PROMPT A:
Answer these questions from the text on the NETE and Mullen merger conditions:
(i) Which party pays all fees for background checks?
(ii) Which party pays for any fairness opinions required by the Definitive Agreements?
(iii) What must MULLEN complete before the Form S-4 filing date, and by what kind of auditor?
PROMPT B: Proceed with the text on the NETE and Mullen merger conditions, picking up after its last sentence.

TEXT SECTION:
● ● ● ● ●

Each party shall have agreed to fund its own transaction expenses for their respective legal counsel, accountants and other advisors, provided, however, if the Definitive Agreements are executed (i) NETE and Mullen (or Mullen’s counsel) shall jointly prepare, but MULLEN shall pay for, the proxy statement/Form S-4 preparation filing and printing costs, and (ii) NETE shall pay for any fairness opinions required by the Definitive Agreements.




MULLEN shall have delivered the names of its proposed board of directors’ shareholders and management team and NETE’s nominating committee of the board of directors shall have received background checks and determined them qualified for inclusion in the proxy statement/Form S-4. MULLEN shall pay all fees for background checks. It is anticipated that, upon Closing, David Michery will be appointed as CEO, a director and the Executive Chairman of the MULLEN Group and all current directors and officers of NETE will resign (except for Oleg Firer, who will stay on as a director after resigning as the Executive Chairman and CEO), and Mullen shall appoint eight new directors and all officers of the post-Merger Company.






Each of the entities comprising MULLEN’s respective board of directors and shareholders shall have approved the terms of the Transaction and the Definitive Agreements and the entry by each of the entities comprising MULLEN’s into the Definitive Agreements.




NETE’s board of directors shall have approved the Transactions and the entry by NETE into the Definitive Agreements (subject to submission of the Transaction for NETE’s shareholders’ approval).




NETE’s management and 5% holders shall have entered into voting agreements whereby they have agreed to vote their shares in favor of the Merger.






Conditions to Occur Prior to the filing date of the Form S-4 Registration Statement.




The Definitive Agreements shall have been entered into by the Parties.




MULLEN shall have completed, at its expense, an audit for such entities and all its subsidiaries and affiliates by a PCAOB-approved independent auditor.




Conditions to Occur Prior to or at Closing.




Each of the entities comprising MULLEN shall have converted all outstanding debt securities, if any, into common stock, and all outstanding preferred shares shall be converted into common stock.




NETE shall have received a fairness opinion for the Transaction satisfactory to the board of directors of NETE in such board’s sole discretion.




MULLEN shall have received a fairness opinion for the Transaction satisfactory to the board of directors of MULLEN in such board’s sole discretion.




NETE shall have received its shareholders’ approval, and Nasdaq approval, for the Transaction and the Form S-4 shall have been declared effective. Nasdaq shall have approved the continued listing of the company’s common stock post-Closing.




The Transaction and election of MULLEN’s nominated directors shall have been approved by NETE’s board of directors and NETE’s shareholders.

● ● ● ● ●

EXERCISE DATA:
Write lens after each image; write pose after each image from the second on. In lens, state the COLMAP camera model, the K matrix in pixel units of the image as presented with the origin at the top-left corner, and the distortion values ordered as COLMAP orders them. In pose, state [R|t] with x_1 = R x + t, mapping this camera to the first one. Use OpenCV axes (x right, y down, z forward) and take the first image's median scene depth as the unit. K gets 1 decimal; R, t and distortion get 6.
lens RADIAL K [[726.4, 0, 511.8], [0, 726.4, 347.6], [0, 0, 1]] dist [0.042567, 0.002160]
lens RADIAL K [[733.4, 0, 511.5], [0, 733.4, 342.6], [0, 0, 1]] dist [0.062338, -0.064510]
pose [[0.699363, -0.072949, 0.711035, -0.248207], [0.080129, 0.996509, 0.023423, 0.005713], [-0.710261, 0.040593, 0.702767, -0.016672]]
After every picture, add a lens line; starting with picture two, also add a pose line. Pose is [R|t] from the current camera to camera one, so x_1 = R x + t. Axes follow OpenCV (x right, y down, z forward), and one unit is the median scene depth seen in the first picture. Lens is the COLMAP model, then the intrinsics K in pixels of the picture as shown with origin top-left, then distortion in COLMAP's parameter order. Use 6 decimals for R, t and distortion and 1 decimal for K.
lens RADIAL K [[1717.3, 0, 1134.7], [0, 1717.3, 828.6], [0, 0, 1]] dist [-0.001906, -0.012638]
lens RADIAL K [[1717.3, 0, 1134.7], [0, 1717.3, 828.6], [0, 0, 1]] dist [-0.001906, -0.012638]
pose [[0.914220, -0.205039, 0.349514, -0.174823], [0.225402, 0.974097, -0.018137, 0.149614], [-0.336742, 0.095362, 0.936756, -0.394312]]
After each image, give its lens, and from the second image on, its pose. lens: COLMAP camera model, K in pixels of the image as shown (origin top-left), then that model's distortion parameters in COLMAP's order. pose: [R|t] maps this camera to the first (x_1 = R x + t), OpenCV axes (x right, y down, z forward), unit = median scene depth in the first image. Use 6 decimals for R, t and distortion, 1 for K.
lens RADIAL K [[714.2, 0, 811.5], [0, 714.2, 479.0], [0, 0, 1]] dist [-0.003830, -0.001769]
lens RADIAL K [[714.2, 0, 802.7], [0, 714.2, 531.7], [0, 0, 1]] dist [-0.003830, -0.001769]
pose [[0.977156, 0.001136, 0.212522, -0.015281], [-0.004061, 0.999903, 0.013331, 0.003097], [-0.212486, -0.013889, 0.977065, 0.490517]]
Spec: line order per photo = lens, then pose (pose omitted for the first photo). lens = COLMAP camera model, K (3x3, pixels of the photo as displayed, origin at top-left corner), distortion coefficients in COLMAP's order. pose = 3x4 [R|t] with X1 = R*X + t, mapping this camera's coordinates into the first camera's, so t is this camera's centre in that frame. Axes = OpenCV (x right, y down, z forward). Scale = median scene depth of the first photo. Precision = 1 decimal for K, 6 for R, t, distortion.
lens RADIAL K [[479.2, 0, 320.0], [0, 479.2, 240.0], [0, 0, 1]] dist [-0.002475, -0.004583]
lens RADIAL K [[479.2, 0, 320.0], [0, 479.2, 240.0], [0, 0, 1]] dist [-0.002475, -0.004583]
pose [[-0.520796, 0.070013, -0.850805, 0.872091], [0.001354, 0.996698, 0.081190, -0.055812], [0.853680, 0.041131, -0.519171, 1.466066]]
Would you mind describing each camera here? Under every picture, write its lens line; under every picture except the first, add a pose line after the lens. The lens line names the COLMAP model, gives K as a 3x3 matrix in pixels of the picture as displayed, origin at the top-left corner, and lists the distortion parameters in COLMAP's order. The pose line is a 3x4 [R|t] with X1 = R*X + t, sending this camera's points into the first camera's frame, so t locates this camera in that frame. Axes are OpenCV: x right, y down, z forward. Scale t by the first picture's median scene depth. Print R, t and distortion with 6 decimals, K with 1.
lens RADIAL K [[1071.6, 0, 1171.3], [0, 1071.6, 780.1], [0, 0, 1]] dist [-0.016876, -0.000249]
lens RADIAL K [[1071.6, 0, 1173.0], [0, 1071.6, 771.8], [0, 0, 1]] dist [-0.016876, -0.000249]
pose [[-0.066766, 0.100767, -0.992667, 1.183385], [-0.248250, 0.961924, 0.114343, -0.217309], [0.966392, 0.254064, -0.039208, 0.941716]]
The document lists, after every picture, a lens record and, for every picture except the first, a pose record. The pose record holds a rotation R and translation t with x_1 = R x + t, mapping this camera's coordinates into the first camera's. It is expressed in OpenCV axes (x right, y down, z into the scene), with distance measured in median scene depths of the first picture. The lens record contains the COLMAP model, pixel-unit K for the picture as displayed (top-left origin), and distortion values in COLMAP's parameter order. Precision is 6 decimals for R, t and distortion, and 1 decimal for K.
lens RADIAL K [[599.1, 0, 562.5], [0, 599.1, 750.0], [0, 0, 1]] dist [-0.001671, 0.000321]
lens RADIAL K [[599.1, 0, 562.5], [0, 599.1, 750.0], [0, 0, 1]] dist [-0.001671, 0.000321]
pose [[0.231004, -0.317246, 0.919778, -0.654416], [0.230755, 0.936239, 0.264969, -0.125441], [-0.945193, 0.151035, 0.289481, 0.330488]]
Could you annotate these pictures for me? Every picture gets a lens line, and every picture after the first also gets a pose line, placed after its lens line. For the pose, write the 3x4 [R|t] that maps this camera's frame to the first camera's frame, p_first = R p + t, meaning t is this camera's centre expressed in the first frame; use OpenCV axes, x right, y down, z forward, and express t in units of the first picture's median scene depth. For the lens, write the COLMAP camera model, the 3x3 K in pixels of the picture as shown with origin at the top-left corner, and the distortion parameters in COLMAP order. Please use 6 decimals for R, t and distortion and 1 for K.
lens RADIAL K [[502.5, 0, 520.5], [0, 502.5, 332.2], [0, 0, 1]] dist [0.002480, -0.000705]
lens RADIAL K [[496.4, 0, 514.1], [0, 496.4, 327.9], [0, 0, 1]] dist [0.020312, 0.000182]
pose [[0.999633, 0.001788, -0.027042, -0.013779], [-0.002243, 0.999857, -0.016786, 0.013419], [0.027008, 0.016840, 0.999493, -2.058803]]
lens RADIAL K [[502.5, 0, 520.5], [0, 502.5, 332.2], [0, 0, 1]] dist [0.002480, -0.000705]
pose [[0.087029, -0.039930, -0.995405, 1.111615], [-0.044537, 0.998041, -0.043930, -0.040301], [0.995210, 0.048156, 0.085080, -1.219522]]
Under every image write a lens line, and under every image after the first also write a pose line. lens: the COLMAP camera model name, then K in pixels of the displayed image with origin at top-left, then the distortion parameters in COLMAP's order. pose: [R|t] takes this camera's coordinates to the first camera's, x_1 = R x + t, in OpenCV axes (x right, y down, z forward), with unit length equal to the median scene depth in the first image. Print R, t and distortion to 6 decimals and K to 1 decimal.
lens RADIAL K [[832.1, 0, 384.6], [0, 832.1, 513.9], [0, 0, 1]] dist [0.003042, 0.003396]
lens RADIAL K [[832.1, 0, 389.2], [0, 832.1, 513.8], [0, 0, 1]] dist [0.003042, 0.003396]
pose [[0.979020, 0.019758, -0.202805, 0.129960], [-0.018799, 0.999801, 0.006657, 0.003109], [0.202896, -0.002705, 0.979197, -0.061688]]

● ● ● ● ●

TASK RESULT A:
(i) MULLEN.
(ii) NETE.
(iii) An audit of its entities and all its subsidiaries and affiliates, at its own expense, by a PCAOB-approved independent auditor.

TASK RESULT B:
The Transaction shall have been approved by MULLEN’s board and shareholders.




Both Parties are satisfied, in their sole discretion, with the results of its due diligence investigation of the other Party.






There shall have been no injunction, action, etc. to prevent or unreasonably the Closing of the Transaction.




The representations and warranties of the Parties set forth in the Definitive Agreements being true and correct as of signing and closing in all material respects.




There shall have been no material breach of covenants of the Parties.




NETE shall have raised at least $10 million from an accredited investor through a private placement with a per-share purchase price negotiated with the investor(s) and MULLEN at the time of the Closing subject to market conditions. Such dilution shall be absorbed by NETE and MULLEN shareholders equally.




Third-party consents, if any are required upon a change in control, with respect to material agreements of NETE to be identified during due diligence shall have been obtained.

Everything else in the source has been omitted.